▶ **Exercise details**: From the entries provided below, copy each line that contains the word "writes".

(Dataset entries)
________________________
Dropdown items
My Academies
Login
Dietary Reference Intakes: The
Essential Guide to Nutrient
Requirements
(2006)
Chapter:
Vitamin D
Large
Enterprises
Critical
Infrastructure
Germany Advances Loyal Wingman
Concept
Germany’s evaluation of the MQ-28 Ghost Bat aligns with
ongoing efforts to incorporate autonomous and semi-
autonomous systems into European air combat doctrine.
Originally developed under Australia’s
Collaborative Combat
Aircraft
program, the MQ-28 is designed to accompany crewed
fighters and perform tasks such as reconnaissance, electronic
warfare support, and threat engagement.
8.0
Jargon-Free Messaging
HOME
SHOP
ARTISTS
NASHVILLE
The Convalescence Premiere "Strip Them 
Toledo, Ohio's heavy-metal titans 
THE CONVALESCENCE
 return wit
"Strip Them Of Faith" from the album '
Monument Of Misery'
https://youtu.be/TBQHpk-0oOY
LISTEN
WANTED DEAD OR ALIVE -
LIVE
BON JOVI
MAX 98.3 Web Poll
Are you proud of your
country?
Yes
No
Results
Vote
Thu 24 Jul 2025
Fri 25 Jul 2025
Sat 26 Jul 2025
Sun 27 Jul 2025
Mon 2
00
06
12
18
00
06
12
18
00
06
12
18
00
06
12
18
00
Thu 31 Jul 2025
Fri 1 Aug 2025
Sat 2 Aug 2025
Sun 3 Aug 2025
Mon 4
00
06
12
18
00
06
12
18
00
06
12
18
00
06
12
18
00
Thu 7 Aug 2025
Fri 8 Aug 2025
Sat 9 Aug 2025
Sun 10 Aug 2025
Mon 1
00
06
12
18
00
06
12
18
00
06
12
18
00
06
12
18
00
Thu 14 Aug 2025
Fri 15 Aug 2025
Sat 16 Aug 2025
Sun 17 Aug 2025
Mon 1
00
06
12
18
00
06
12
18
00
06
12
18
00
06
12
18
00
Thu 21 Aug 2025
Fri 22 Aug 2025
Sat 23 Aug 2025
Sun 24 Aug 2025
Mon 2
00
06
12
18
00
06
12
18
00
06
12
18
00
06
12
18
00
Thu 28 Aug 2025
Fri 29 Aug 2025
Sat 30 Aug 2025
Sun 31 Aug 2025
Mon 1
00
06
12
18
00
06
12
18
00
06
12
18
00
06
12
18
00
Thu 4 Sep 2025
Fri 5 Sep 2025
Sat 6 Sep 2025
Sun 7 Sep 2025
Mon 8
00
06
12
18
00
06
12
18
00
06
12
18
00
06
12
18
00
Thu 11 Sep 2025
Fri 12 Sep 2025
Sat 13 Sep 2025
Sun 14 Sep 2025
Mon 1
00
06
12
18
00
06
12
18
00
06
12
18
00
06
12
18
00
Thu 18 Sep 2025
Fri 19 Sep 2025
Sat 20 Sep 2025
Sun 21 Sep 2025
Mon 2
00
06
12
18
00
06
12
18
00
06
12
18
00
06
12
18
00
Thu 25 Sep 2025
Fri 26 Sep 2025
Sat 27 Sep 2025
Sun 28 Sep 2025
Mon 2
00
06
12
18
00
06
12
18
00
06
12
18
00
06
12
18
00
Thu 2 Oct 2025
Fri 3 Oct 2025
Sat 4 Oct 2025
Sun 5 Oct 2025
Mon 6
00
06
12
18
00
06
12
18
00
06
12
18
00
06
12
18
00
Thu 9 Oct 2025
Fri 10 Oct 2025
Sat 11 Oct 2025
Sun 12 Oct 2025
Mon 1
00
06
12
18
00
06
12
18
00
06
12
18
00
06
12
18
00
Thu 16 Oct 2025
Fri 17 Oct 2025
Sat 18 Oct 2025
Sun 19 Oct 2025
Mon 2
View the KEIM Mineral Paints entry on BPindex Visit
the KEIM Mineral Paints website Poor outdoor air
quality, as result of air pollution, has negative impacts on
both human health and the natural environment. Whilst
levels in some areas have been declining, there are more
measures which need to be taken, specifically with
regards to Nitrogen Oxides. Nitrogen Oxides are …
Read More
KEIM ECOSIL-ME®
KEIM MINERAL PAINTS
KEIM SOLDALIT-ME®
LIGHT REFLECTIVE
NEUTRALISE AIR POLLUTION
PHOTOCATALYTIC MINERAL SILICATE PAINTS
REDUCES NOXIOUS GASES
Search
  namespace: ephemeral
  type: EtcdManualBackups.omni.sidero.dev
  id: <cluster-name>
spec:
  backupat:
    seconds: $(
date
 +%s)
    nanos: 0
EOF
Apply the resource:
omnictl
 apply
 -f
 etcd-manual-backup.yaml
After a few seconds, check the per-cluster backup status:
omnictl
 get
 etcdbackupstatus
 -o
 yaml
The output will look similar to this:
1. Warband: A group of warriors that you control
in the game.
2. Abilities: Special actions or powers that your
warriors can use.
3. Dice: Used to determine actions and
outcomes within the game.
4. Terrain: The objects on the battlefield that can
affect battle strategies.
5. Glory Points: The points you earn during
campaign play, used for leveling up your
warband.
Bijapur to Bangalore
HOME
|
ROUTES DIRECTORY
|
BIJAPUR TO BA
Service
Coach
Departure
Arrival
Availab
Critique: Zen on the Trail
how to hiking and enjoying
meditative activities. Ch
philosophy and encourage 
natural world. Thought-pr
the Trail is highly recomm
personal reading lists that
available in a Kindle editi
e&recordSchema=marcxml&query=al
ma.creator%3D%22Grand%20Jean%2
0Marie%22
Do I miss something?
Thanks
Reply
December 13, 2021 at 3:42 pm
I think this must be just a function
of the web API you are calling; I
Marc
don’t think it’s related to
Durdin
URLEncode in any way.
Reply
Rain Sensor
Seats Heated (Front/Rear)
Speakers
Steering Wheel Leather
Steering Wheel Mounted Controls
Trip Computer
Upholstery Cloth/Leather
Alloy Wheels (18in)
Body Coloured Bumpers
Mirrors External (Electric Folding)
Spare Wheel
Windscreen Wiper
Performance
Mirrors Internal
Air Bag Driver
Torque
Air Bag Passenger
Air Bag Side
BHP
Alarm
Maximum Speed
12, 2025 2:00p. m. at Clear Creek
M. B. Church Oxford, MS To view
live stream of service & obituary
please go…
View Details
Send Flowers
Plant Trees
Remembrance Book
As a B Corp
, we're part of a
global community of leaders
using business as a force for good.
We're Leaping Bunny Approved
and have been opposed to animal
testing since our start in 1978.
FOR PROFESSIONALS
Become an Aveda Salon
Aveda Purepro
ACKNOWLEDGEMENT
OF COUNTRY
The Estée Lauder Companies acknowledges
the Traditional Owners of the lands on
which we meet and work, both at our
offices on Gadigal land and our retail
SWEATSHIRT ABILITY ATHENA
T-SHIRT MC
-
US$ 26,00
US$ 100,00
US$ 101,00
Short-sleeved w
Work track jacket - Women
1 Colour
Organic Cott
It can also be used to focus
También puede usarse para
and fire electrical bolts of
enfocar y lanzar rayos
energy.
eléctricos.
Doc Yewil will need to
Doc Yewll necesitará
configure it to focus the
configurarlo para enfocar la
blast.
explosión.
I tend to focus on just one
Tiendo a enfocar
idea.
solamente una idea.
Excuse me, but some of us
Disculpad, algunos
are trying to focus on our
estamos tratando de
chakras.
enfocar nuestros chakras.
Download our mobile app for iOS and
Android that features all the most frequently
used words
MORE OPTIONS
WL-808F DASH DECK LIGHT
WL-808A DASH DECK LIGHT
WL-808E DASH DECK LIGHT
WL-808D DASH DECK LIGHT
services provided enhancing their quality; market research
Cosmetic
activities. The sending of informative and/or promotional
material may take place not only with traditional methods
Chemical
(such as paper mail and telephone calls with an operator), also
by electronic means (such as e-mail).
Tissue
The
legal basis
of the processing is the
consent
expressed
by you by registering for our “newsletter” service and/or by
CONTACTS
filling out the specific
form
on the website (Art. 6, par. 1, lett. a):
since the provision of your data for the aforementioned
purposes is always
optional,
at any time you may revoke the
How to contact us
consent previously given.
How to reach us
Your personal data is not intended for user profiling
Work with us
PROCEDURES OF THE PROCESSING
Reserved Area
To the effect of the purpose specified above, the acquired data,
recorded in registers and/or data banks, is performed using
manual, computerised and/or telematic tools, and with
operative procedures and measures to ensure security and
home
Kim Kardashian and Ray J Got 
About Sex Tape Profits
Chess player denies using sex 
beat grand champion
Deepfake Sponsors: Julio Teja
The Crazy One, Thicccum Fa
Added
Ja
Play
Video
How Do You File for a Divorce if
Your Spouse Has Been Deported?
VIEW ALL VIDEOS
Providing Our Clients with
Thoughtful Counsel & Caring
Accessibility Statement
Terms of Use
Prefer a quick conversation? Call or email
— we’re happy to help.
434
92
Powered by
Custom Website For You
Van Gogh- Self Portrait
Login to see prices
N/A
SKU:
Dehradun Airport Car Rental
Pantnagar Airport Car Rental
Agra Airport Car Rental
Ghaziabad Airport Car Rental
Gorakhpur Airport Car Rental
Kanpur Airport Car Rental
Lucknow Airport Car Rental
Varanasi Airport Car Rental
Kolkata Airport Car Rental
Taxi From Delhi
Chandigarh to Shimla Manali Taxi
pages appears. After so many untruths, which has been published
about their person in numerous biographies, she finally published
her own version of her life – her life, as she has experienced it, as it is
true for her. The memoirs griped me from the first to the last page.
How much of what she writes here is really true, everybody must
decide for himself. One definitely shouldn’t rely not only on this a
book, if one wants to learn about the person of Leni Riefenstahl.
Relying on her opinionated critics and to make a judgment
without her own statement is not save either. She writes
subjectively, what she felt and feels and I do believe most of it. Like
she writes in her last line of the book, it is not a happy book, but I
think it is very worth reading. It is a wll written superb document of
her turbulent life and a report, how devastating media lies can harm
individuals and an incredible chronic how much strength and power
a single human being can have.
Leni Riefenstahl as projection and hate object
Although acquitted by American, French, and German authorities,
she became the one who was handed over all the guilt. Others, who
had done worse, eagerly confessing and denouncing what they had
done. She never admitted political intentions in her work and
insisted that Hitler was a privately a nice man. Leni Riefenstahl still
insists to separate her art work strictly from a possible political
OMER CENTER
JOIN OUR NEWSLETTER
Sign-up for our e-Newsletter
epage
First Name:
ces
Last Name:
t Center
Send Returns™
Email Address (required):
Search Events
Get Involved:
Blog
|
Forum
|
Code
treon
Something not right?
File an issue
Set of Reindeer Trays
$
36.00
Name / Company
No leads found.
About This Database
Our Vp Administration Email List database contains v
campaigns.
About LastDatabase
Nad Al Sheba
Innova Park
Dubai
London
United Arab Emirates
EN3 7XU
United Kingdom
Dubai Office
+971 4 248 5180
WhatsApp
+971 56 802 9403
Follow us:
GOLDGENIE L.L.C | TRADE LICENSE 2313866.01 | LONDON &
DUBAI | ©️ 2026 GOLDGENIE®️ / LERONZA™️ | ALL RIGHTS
________________________
▶ **Expected output**:
How much of what she writes here is really true, everybody must
without her own statement is not save either. She writes
she writes in her last line of the book, it is not a happy book, but I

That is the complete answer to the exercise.